The number of rows per segment is computed using the following formula: realtime.segment.flush.threshold.rows /partitionsConsumedByServer For example, if you set realtime.segment.flush.threshold.rows=1000 and each server consumes 10 partitions, the rows per segment is 1000/10 = 100.

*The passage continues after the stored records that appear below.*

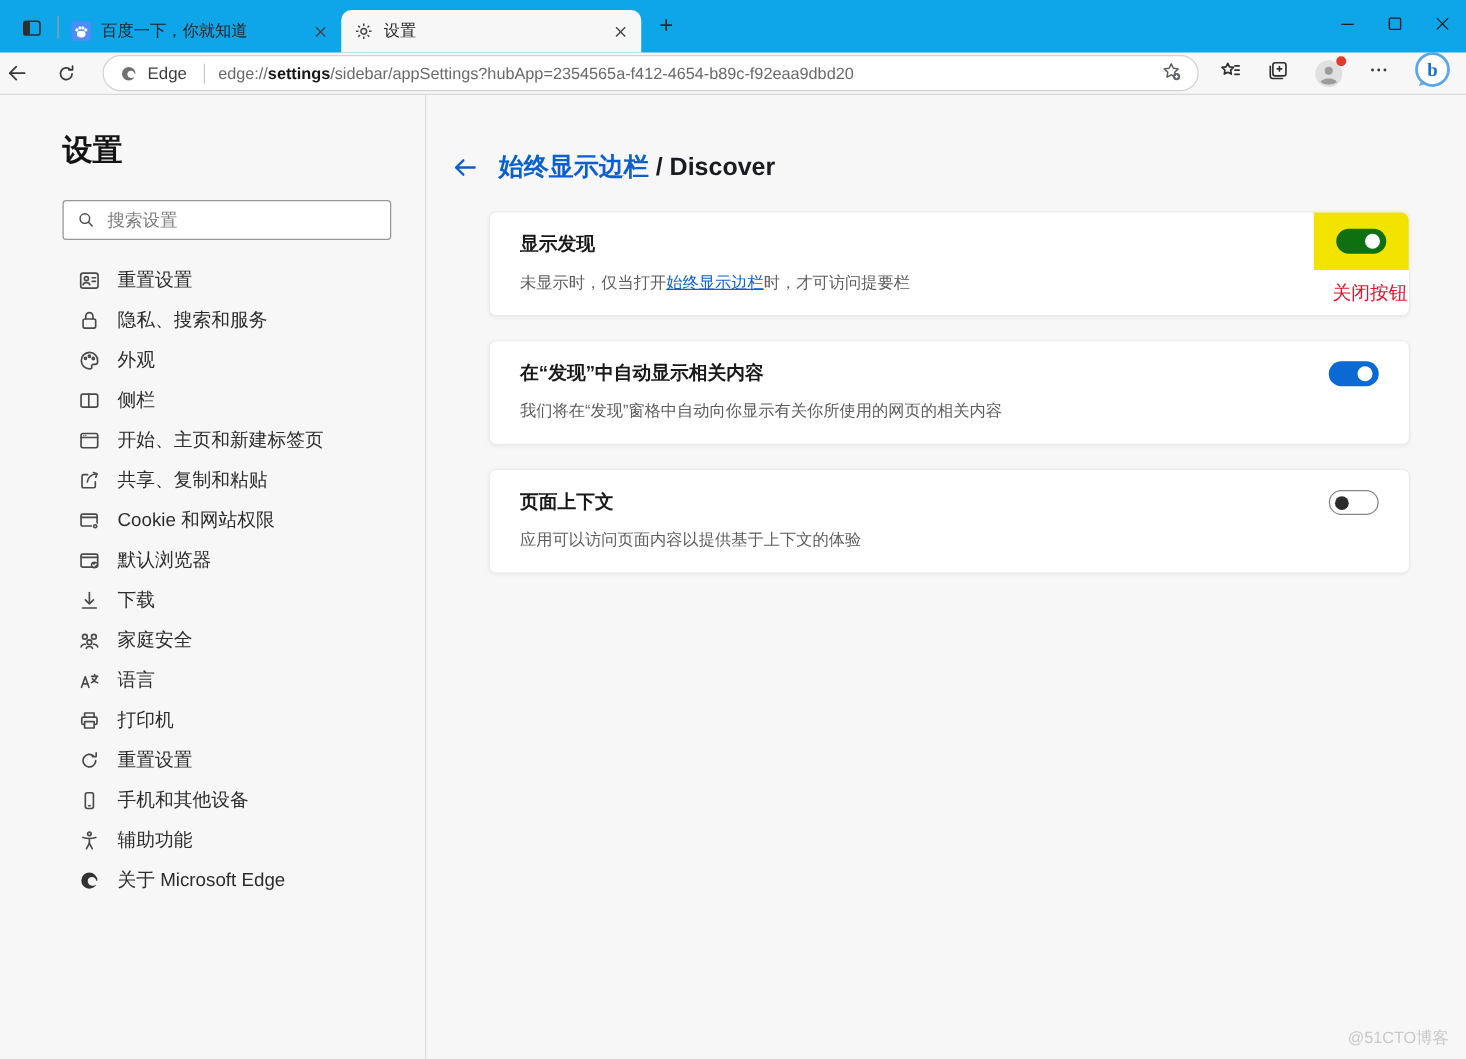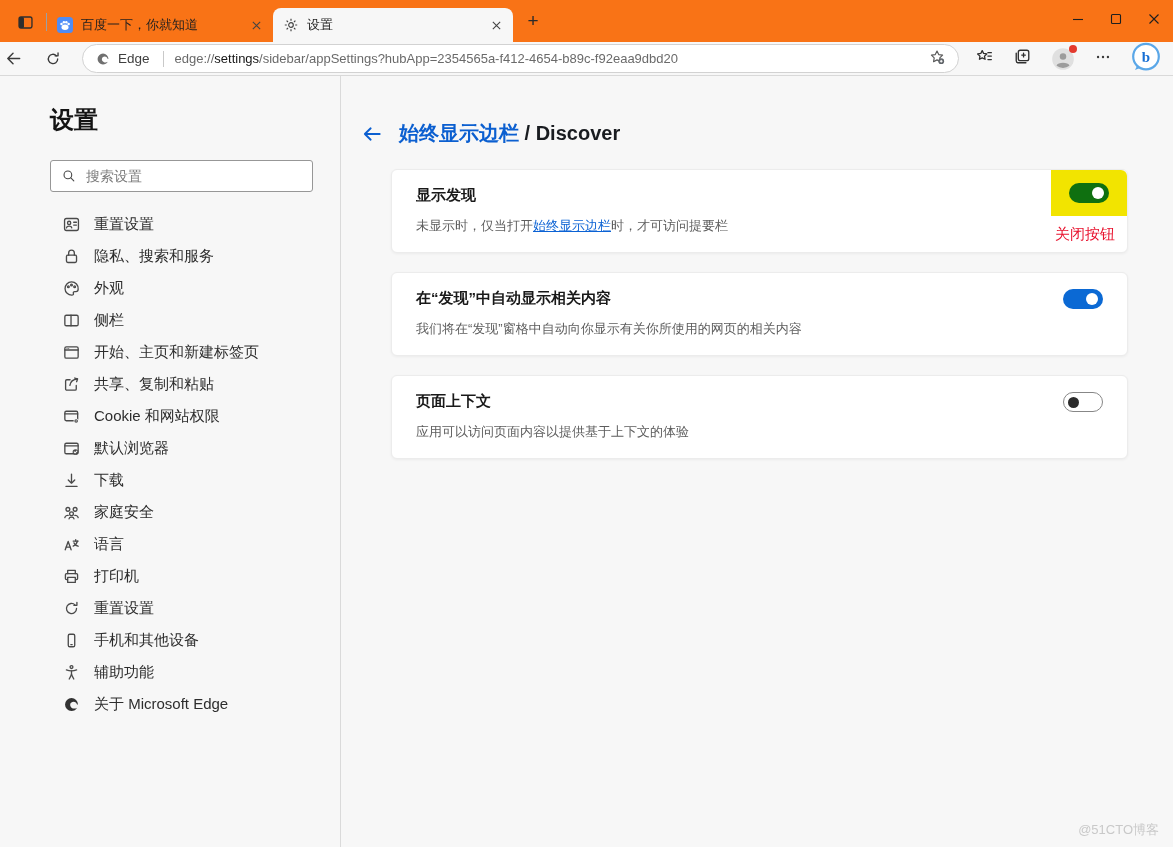--- a/index.html
+++ b/index.html
@@ -7,7 +7,7 @@
     font-family:"Liberation Sans", sans-serif; background:#f7f7f7; }
 
   
-  .titlebar { height:42px; background:#f97316; display:flex; align-items:flex-end; position:relative; }
+  .titlebar { height:42px; background:#0ea5e9; display:flex; align-items:flex-end; position:relative; }
   .tab-actions { width:34px; height:30px; margin:0 4px 5px 8px; display:flex; align-items:center; justify-content:center; border-radius:4px; }
   .strip-divider { width:1px; height:18px; background:#9aa0a6; margin-bottom:11px; }
   .tab { height:34px; display:flex; align-items:center; padding:0 8px 0 10px; font-size:13px; color:#1f1f1f; }

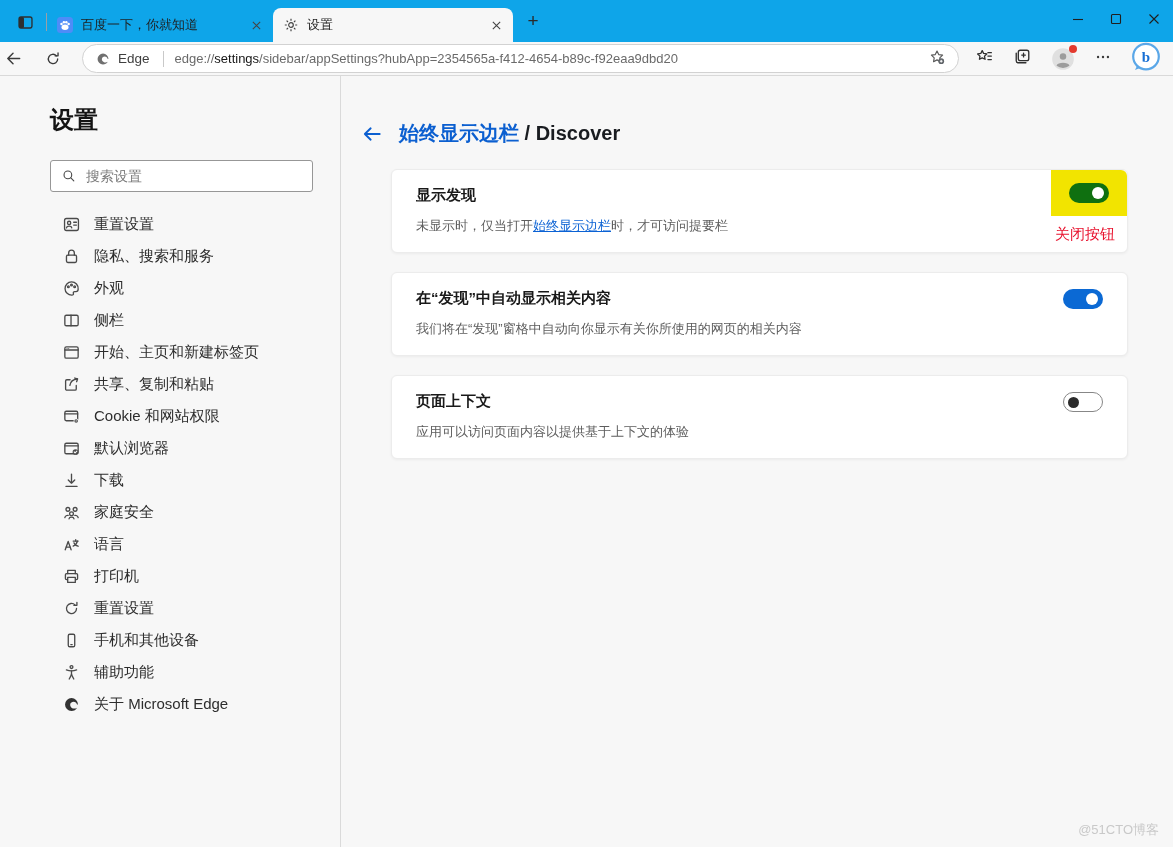--- a/index.html
+++ b/index.html
@@ -27,7 +27,7 @@
   .addr .edge-label { color:#3f3f3f; margin:0 2px 0 7px; font-size:13.5px; }
   .addr .pipe { width:1px; height:16px; background:#c9c9c9; margin:0 11px; }
   .addr .u-dim { color:#6a6a6a; }
-  .addr .u-bold { color:#161616; font-weight:normal; }
+  .addr .u-bold { color:#161616; font-weight:bold; }
   .addr .star-add { margin-left:auto; }
   .right-icons { display:flex; align-items:center; gap:19px; padding:0 12px 0 8px; }
   .avatar-wrap { position:relative; width:24px; height:24px; }

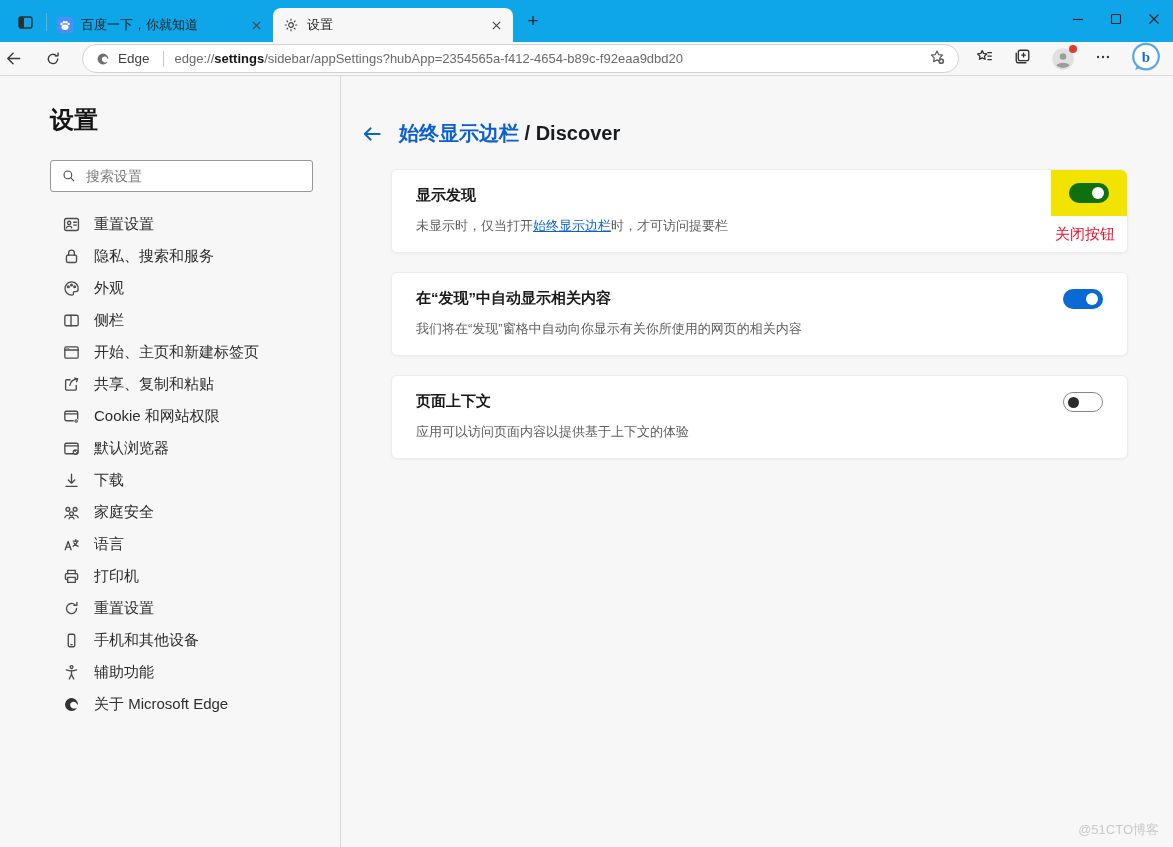--- a/index.html
+++ b/index.html
@@ -66,7 +66,7 @@
 
   .highlight { position:absolute; top:0; right:0; width:76px; height:46px; background:#f2e400; border-radius:0 6px 0 0; }
   .highlight .toggle { right:18px; top:13px; }
-  .annotation { position:absolute; right:12px; top:55px; font-size:15px; color:#e8112d; }
+  .annotation { position:absolute; right:1px; top:55px; font-size:15px; color:#e8112d; }
 
   .watermark { position:fixed; right:14px; bottom:8px; font-size:13px; color:#c9c9c9; }
 </style>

Example table config with ingestionConfig

{
  "tableName": "transcript",
  "tableType": "REALTIME",
  "segmentsConfig": {
    "timeColumnName": "timestamp",
    "timeType": "MILLISECONDS",
    "schemaName": "transcript",
    "replicasPerPartition": "1"
  },
  "tenants": {},
  "tableIndexConfig": {
    "loadMode": "MMAP",
  },
  "metadata": {
    "customConfigs": {}
  },
  "ingestionConfig": {
    "streamIngestionConfig": {
        "streamConfigMaps": [
          {
            "realtime.segment.flush.threshold.rows": "0",
            "stream.kafka.decoder.prop.format": "JSON",
            "key.serializer": "org.apache.kafka.common.serialization.ByteArraySerializer",
            "stream.kafka.decoder.class.name": "org.apache.pinot.plugin.stream.kafka.KafkaJSONMessageDecoder",
            "streamType": "kafka",
            "value.serializer": "org.apache.kafka.common.serialization.ByteArraySerializer",
            "stream.kafka.consumer.type": "LOWLEVEL",
            "realtime.segment.flush.threshold.segment.rows": "50000",
            "stream.kafka.broker.list": "localhost:9876",
            "realtime.segment.flush.threshold.time": "3600000",
            "stream.kafka.consumer.factory.class.name": "org.apache.pinot.plugin.stream.kafka20.KafkaConsumerFactory",
            "stream.kafka.consumer.prop.auto.offset.reset": "smallest",
            "stream.kafka.topic.name": "transcript-topic"
          }
        ]
      },
      "transformConfigs": [],
      "continueOnError": true,
      "rowTimeValueCheck": true,
      "segmentTimeValueCheck": false
    },
    "isDimTable": false
  }
}